In 1972, archaeologists opened the unlooted Takamatsuzuka Tomb in Asuka, Nara Prefecture, and discovered something extraordinary. Inside the tightly fitted megalithic chamber, white lime plaster covered the walls, and vivid painted figures depicted the elegant 'Asuka Beauties' of the ancient court alongside star constellations. A stone coffin rested in the center, surrounded by accessories, swords, and bronze mirrors. The wall paintings were designated national treasures, the grave goods classified as important cultural property, and the tumulus itself a special historic site. Most kofun were not so lucky. Grave robbing in antiquity stripped many chambers bare. The imperial kofun remain closed to archaeological excavation by order of the Imperial Household Agency, which maintains them as the actual resting places of emperors. This means some of the largest and most significant kofun in the world have never been scientifically examined -- their secrets locked beneath trees and grass, protected by tradition older than any museum.

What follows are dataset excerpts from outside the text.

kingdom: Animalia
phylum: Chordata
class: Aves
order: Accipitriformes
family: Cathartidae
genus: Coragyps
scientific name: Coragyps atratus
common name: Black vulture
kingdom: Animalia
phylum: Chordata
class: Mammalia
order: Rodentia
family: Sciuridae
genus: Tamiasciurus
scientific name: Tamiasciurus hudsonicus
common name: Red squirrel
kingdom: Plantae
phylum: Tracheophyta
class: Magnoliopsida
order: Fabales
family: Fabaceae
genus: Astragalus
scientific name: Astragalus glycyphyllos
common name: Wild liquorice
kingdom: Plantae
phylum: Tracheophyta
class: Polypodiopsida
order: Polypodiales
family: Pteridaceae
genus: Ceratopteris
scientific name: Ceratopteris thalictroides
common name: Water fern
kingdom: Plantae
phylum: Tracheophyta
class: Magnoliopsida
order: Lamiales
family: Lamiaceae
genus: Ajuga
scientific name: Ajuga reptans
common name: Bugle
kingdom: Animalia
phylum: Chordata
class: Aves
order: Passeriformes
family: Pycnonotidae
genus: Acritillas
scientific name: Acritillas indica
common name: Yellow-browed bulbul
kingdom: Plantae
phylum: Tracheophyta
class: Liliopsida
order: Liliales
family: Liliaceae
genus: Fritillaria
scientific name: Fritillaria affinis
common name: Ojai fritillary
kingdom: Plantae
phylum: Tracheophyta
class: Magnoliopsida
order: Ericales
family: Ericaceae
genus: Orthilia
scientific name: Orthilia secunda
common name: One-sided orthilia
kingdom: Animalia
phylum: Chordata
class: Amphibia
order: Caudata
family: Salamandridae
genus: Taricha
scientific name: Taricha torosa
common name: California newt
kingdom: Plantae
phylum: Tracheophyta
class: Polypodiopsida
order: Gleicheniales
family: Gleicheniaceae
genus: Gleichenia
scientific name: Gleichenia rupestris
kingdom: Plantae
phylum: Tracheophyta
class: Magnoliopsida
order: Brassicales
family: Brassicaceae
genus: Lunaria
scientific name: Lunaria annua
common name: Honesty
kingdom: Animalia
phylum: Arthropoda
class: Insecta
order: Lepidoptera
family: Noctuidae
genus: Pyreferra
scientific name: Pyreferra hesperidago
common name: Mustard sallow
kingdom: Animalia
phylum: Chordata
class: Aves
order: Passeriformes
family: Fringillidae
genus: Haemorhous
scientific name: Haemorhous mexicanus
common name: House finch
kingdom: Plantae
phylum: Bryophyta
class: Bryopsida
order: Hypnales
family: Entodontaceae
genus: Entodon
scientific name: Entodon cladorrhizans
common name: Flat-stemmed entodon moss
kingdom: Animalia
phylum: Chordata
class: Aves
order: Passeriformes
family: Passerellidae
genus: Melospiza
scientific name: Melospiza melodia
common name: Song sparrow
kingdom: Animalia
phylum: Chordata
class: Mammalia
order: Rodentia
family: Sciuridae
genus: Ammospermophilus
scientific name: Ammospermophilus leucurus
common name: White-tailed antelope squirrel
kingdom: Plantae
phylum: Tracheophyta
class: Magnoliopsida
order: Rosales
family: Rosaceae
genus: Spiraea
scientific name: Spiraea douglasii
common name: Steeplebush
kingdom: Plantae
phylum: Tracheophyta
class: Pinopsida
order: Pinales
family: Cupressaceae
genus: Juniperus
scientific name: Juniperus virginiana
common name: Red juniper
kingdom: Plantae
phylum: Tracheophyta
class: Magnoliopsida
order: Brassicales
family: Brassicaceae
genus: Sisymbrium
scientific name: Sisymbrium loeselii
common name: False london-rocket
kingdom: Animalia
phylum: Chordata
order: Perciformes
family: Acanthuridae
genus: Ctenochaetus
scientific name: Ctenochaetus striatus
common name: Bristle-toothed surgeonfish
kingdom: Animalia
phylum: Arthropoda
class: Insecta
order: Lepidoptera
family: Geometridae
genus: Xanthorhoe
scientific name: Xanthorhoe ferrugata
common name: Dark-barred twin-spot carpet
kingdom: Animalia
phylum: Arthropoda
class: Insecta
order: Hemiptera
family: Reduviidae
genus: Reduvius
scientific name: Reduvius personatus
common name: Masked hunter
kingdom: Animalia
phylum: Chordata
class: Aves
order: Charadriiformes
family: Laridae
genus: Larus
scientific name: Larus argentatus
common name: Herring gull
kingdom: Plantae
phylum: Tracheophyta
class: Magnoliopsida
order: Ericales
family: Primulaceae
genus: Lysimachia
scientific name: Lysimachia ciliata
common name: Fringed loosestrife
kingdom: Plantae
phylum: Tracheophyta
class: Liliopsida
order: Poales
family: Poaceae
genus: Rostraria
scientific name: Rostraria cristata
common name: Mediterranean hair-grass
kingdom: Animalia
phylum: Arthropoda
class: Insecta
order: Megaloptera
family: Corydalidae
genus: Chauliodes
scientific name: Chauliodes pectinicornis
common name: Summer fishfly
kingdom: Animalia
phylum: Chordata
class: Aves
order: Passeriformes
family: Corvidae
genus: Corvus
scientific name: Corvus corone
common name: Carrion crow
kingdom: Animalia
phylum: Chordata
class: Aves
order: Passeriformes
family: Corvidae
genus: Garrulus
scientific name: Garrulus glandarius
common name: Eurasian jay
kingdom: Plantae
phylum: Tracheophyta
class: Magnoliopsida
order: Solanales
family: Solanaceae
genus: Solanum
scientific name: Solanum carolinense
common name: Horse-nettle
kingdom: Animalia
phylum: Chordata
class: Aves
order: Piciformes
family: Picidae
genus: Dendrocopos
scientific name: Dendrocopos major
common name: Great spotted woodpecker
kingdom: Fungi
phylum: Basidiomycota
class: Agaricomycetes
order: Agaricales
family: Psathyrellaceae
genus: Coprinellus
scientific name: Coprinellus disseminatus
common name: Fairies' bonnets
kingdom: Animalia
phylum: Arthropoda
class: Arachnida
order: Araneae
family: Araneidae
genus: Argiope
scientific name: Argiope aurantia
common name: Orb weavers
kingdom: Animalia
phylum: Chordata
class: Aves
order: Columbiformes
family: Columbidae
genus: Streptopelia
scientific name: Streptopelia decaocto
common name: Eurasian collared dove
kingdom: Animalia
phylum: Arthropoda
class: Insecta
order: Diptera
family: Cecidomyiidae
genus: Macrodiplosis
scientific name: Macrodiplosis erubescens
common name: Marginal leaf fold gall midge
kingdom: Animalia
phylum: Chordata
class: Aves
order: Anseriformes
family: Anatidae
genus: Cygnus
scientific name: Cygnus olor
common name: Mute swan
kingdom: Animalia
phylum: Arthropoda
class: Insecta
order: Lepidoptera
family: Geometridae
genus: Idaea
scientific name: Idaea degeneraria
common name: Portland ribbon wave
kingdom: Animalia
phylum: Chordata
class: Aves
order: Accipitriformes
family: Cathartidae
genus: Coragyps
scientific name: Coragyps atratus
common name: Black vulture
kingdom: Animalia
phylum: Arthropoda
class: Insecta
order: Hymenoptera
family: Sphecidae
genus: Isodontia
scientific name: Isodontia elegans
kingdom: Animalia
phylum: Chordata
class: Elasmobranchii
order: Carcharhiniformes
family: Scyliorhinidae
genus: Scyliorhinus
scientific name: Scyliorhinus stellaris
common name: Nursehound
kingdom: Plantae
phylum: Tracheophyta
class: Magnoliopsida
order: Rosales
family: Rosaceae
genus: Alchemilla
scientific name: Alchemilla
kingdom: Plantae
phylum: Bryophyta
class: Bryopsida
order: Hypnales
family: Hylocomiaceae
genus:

The Mozu-Furuichi kofun clusters in Osaka Prefecture were inscribed on the UNESCO World Heritage List on July 6, 2019, recognizing them as outstanding examples of burial mound culture. The designation covers forty-nine component sites across the two clusters, including Daisen Kofun and surrounding satellite mounds. From the air, the Sakai area reveals its ancient geometry -- keyhole shapes, circles, and rectangles scattered among houses, roads, and baseball fields, the living city grown up around its dead. Hyogo Prefecture holds the national record with 16,577 kofun sites, followed by Chiba Prefecture with 13,112. These are not remote wilderness monuments but woven into daily Japanese life, their moats now fish ponds, their slopes now parks, their haniwa reproduced as mascots on municipal websites. The ancient tombs remain, quiet and tree-covered, holding the bones and bronze of people who built a civilization measured in earth and stone.
The primary kofun concentration is centered at approximately 34.556N, 135.601E in the Sakai/Osaka area of Osaka Prefecture. The Mozu kofun cluster, including the massive keyhole-shaped Daisen Kofun, is unmistakable from altitude -- look for the distinctive keyhole outlines surrounded by moats and green tree cover within the dense urban grid of Sakai city. Best viewed at 3,000-6,000 feet AGL to appreciate the scale and distinctive shapes. Kansai International Airport (RJBB) lies approximately 15 nautical miles to the southwest. Osaka Itami Airport (RJOO) is about 15 nautical miles to the north. The kofun are scattered across a wide area, but the Mozu and Furuichi clusters provide the most concentrated aerial spectacle.